Its life unfolds as a game played between the I and the Me. Recognizing self-reference as a premature mummification, the dissolute subject consigns its actions to meaninglessness, making marks without direction and without sense. Playing out a game in full view whose rules are inaccessible and whose meaning is void. The dissolute subject is hermetic by vocation, a structuralist by intuition rather than practice. It sees itself as a fossil whose endless chatter illuminates a carcass that just happens to be living. Not so much overcome as buoyed by this dark image, it treats art as the skeletalization of the real.

An optometrist’s nightmare: to look into the eye of the dissolute subject—with no matter how refined an instrument—one sees night.

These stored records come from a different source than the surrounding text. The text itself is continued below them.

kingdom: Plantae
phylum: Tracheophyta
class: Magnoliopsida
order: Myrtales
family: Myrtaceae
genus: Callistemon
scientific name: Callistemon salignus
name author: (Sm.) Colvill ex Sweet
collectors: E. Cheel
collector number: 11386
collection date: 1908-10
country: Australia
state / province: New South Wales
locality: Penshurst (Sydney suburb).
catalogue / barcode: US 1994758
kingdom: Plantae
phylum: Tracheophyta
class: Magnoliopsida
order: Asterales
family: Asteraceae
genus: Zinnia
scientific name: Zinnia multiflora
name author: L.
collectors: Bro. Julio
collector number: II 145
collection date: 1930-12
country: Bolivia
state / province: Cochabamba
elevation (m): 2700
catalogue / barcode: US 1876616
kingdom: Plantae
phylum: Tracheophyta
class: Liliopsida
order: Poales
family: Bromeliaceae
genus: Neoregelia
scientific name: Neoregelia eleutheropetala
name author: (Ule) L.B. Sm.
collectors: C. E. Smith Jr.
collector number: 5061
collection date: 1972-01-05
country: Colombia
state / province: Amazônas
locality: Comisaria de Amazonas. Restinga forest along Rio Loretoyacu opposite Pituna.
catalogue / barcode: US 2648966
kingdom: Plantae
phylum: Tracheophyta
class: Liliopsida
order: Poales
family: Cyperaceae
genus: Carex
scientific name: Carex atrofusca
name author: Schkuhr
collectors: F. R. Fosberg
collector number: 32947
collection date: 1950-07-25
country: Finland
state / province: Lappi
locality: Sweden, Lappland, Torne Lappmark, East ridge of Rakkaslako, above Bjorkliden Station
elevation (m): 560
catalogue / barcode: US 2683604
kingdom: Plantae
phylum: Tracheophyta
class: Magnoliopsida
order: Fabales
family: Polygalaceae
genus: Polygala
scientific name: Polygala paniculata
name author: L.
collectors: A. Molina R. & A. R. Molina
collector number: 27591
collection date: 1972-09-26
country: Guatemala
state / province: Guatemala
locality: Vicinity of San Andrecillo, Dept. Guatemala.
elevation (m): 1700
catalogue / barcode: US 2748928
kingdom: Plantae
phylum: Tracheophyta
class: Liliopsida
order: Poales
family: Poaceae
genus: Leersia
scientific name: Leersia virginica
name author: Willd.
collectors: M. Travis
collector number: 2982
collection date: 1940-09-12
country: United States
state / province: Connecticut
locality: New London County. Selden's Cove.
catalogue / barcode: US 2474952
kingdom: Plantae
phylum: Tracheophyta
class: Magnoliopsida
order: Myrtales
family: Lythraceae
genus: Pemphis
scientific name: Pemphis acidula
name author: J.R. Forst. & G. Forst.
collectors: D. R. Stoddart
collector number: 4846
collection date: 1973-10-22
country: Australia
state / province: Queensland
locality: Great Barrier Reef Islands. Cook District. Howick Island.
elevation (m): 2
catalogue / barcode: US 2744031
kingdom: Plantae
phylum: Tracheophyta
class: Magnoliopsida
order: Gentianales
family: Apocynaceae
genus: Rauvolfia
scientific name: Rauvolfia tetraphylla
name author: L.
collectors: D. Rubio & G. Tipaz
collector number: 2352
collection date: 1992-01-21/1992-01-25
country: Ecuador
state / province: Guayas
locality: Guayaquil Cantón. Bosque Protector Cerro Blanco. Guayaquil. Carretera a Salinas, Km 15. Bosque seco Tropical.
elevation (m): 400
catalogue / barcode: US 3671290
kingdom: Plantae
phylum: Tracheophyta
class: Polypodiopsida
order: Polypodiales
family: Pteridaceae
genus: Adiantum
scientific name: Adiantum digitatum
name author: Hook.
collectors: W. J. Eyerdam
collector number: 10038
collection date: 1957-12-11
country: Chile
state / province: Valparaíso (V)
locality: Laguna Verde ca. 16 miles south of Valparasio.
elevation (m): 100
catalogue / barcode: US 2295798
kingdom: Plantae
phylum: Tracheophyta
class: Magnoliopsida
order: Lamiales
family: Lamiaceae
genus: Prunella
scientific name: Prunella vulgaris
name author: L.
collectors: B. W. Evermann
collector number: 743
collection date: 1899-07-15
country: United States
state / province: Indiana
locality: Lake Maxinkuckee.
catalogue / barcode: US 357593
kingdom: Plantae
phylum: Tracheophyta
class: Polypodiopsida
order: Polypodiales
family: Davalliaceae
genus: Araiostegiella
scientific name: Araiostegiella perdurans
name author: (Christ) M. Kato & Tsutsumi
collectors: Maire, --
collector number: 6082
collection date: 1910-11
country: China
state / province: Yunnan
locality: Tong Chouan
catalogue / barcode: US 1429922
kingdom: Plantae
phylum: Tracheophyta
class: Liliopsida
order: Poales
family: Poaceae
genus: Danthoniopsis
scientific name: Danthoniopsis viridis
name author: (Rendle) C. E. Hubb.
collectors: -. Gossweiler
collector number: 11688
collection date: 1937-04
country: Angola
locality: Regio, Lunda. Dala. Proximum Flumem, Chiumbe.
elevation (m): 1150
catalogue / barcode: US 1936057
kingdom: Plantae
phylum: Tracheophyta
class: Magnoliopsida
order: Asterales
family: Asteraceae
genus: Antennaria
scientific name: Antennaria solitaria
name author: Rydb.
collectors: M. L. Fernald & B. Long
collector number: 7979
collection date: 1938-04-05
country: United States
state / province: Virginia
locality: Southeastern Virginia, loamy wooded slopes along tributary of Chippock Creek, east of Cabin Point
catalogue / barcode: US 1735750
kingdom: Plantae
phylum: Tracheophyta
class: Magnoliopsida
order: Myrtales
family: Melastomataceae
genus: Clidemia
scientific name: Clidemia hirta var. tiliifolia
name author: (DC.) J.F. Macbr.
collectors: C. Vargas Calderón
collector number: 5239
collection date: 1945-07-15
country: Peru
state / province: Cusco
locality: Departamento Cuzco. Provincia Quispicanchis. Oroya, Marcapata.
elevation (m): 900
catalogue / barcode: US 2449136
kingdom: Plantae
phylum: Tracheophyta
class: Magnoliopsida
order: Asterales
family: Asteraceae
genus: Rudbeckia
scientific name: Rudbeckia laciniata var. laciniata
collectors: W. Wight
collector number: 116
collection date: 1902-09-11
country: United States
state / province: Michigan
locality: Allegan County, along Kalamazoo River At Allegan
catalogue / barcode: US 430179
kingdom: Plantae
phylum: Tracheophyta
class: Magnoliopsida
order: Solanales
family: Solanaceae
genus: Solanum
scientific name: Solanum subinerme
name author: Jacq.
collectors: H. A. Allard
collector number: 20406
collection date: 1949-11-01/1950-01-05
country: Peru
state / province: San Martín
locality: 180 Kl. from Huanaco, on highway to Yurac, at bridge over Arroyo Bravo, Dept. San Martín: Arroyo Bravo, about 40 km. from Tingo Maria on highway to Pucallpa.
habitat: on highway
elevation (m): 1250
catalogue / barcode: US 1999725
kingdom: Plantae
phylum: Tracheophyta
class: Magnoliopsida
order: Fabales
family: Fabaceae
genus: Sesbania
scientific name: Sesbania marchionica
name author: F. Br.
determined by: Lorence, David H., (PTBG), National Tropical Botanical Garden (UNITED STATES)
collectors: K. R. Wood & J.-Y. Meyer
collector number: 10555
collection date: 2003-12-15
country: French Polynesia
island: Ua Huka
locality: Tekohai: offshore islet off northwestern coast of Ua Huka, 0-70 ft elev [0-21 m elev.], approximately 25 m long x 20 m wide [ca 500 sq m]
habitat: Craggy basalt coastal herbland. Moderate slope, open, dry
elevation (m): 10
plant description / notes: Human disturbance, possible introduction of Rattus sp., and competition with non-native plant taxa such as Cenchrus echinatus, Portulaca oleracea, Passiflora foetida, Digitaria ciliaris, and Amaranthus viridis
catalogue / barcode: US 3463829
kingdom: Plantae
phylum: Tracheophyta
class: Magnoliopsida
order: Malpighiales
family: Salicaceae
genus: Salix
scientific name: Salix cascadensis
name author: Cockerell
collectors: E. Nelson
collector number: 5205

Seeking indefatigably to undermine the consistency that obtains in the circuit that runs from the subject to the object, it chisels away at the rut along which this animal habitually moves from the You to the Me to the I. The dissolute subject treats these designations as isolated fragments; bits of debris, grammatical continents, between which it makes trained leaps. This requires a certain syntactical loosening whereby the linguistic means through which the subject is positioned begin to waver. The dissolute subject speaks like Mike Tyson. It no longer puts its faith in the armour of syntax, but rather uses it, recognizing that we all need our armour and the armour of abstraction is one of the most potent weapons leveled at all that threatens to crush thought, reducing it to the snot of opinion.

The dissolute subject no longer concerns itself with looking or feeling comfortable in one’s own skin. Flaying the flesh of a phenomenology, its finds the banality of the abyss, that most indifferent of archives whose non-sense seeps across all borders, an alien acid burning through the ship of the world.

Suicide is not a temptation, but a necessity whose possibility inoculates the subject against the need to carry through with the deed. The human’s greatest artifice, suicide, is that most primitive and archaic of stages in which the I empties itself of its triumph over life. Such a subject does, however, incline towards a radical pessimism. Like the destructive character, who it admires, the dissolute subject has an historical sense: “a basic, invincible distrust in the course of events and a permanent awareness that everything can go wrong.”

It imagines so-called modern man as a beast limping into its future. The more we learn about its many foibles, empty triumphs, pyrrhic victories, the more it is convinced that the human has somewhere along the way stepped into a bear trap. Shattered bone. The snap sounds distant, muffled by a thick gauze, and the sharp jolt of pain has given way to a pulsing throb. The wound still oozes blood. Teeth on bone. One can smell the slow seep of marrow. It senses the quickening drain of human sap.

The dissolute subject reads Nietzsche with an inflamed brain. When it hears the knock of the uncanniest of guests, it imagines a yellow vapor pouring into the room like a coterie of poisoned cockroaches lumbering through a seam, entering the nostril of the soul as fumes cloddishly enter the huffer’s brain, seeping into the sinus, and then methodically liquefying the brain, turning it into a yucca-like mush that could be extracted, sifted through some cheesecloth and drunk with a straw, served no doubt from a coconut.

Its taste thus inclines more to thinkers who define the human in terms of its aberrant imagination than the cunning of its reason. The human being is not a well oiled machine; its relation to its past is not that of a data bank. The human archive is a disordered mess. Its dysfunction is essential.

The dissolute subject has given up on the Signatura rerum. Preferring to place itself in the holes opening across its field of experience, where a black muck is beginning to froth, like crude bubbling on the earth’s acned surface.

  1. Then the ass came out on stage, he was so beautiful and brave!